• **DIRECTIONS FOR THIS TASK**
Copy the records below exactly, but leave out any picture they contain.

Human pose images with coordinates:
⟨

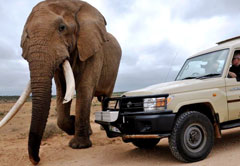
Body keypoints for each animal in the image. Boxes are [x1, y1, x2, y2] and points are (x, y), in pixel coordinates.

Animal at [0, 0, 121, 163]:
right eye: (27, 34)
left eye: (62, 28)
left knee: (105, 97)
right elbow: (62, 90)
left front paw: (79, 145)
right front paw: (72, 124)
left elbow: (84, 88)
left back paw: (103, 127)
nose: (36, 159)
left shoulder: (93, 50)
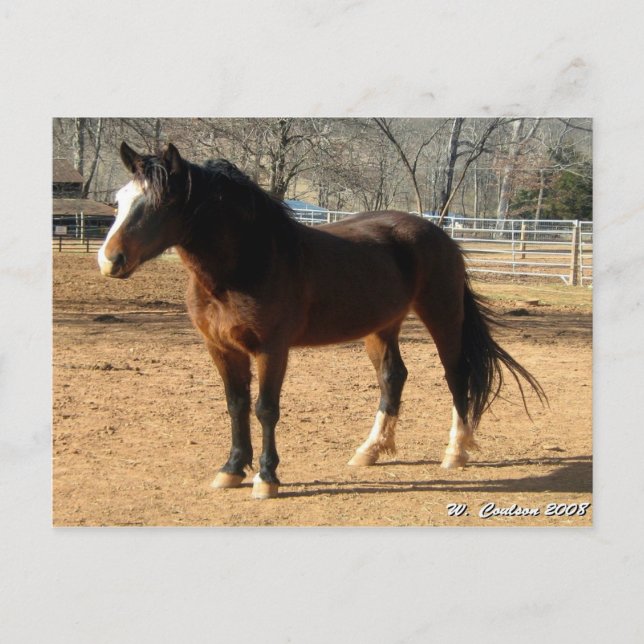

⟩

• **EXERCISE ANSWER**
Body keypoints for each animal in the image. Boxes are [x1, y1, x2, y2] and points are (x, y), in pixel coordinates.

Animal at [0, 0, 121, 163]:
right eye: (27, 34)
left eye: (62, 28)
left knee: (105, 97)
right elbow: (62, 90)
left front paw: (79, 145)
right front paw: (72, 124)
left elbow: (84, 88)
left back paw: (103, 127)
nose: (36, 159)
left shoulder: (93, 50)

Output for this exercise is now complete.